Elsewhere in Slate, David Merritt Johns asks why mayonnaise inspires fervent hatred, Ari LeVaux tries to find out why Hellmann’s is so good, and Katherine Goldstein argues in favor of a surprising mayonnaise alternative.
“Mayonnaise … is ketchup’s dark twin—loved by some, reviled by others, setting brother against brother wherever it is spread,” wrote the novelist Gabriel Roth (a friend of mine) in a 2003 column for the San Francisco Bay Guardian. As I detail today in “Mayo-phobia”, there are some people who despise mayonnaise “with the passion of a thousand burning suns,” as one inflamed mayo critic recently attested on YouTube, while others (like me) adore the sauce and incorporate it into our bodies with piggish abandon.
While this blistering debate over the merits of mayonnaise reached its boiling point only in recent decades, controversy has haunted the egg-based sauce from the very beginning. However, originally the disagreement was not about whether the condiment was good or bad, but rather who could claim bragging rights—France or Spain—for first spreading mayo’s gelatinous gospel.
One origin story, repeated in countless secondary sources, holds that the condiment was born in 1756 after French forces under the command of Duke de Richelieu laid siege to Port Mahon, on the Mediterranean island of Minorca, now a part of Spain, in the first European battle of the Seven Years’ War. The Duke’s chef, upon finding the island lacked the cream he needed for a righteous victory sauce, invented an egg and oil dressing dubbed mahonnaise for its place of birth. (Another version claims the chef learned the recipe from island residents.)
This creation tale came under assault a couple of generations later from a French gastronome who sniffed that Port Mahon was not exactly known for its haute cuisine. He felt Gallic provenance was more likely, and that the sauce might originally have been called bayonnaise after Bayonne, a town famous across Europe for its succulent hams. Other advocates of French authorship suggested the name came from manier, meaning “to handle,” or moyeu, an old French word for yolk. By the 1920s, the Spanish were lashing back: a prominent Madrid chef published a pamphlet calling on his countrymen to reject the phony francophone term mayonnaise in favor of salsa mahonesa.
Present day food writer Tom Nealon emphatically endorses the Spanish view. “The fact that mayo doesn't show up in any of the initial 17th century [French] recipe collections … does seem to confirm that the French didn't have the ‘technology’ for mayonnaise until the 18th century,” he explained. But Andrew Smith, the author of several histories of mayonnaise, is not so sure: “All of the early recipes say French. I believe it,” he said.
There is no question that the French popularized the sauce. Starting in the very early 19th century, the word mayonnaise (or magnonnaise) began to appear in German and British cookbooks dedicated to French cuisine. Talk of mayo quickly made its way to the United States, often on the lips of migrating French chefs, such that by 1838 the gourmet eatery Delmonico’s in Manhattan was offering both a mayonnaise of lobster and a chicken mayonnaise.

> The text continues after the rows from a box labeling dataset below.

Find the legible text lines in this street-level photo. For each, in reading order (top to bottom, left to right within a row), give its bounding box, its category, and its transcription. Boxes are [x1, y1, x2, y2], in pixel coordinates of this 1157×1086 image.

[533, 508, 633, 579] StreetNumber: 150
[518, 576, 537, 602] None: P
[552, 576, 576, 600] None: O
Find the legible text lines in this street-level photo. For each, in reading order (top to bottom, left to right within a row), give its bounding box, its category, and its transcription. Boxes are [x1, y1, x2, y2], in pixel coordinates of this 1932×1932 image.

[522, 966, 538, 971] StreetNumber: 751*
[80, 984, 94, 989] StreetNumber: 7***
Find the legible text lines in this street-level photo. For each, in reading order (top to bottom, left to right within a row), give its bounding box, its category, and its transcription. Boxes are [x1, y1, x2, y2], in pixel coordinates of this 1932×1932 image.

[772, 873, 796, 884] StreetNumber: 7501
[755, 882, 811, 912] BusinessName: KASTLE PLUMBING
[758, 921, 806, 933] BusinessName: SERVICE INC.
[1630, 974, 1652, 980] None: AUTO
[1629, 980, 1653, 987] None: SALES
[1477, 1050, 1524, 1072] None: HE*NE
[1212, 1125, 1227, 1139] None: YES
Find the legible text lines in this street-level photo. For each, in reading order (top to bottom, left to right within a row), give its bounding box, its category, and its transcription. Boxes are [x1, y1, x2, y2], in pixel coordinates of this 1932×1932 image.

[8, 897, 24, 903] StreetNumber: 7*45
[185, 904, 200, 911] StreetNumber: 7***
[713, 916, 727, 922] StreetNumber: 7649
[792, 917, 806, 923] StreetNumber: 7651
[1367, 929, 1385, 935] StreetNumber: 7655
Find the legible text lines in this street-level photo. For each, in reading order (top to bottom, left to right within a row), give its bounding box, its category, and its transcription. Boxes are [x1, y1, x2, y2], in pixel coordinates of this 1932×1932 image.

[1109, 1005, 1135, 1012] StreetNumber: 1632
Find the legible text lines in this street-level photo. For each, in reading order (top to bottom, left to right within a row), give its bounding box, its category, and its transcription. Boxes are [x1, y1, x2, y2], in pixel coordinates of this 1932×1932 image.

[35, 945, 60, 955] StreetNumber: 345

The salad provided the initial beachhead for mayo’s colonization of American cuisine. Beginning in the late 19th century, elite eaters went bonkers for mayo-drenched potato salads, tomato salads, and Waldorf salads, an elegant mélange of apple, celery, walnuts, and mayonnaise. The sauce was terrific for disguising flaws in vegetables, and its superior binding capacity made it a natural for sandwiches—mayo’s second great platform—which took off as a brown-bag lunch staple following the invention of the mechanical bread slicer in the 1920s. By 1923, the great white condiment’s star was rising so fast that President Calvin Coolidge was inspired to tell the press that the one treat he simply could not do without was his Aunt Mary’s heavenly homemade mayonnaise.
The President’s nostalgia for his aunt’s luscious sauce was a reflection of broad changes that were afoot in the American food production system. Handmade mayonnaise was fast becoming quaint: Spurred by the condiment’s popular momentum and the spread of refrigeration, hundreds of industrial manufacturers flooded the packaged mayo market. Hellmann’s, a New York City brand with fat jars that could accommodate giant spoons, came to dominate the sector. “Mayonnaise, which had heretofore been considered a luxury, has now become a staple and a table necessity, not only in the homes of the rich, but also at the workingman’s table,” observed an industry publication in 1937.
Mayo had come to the great slathering masses.
Too bad not all of them were happy about it.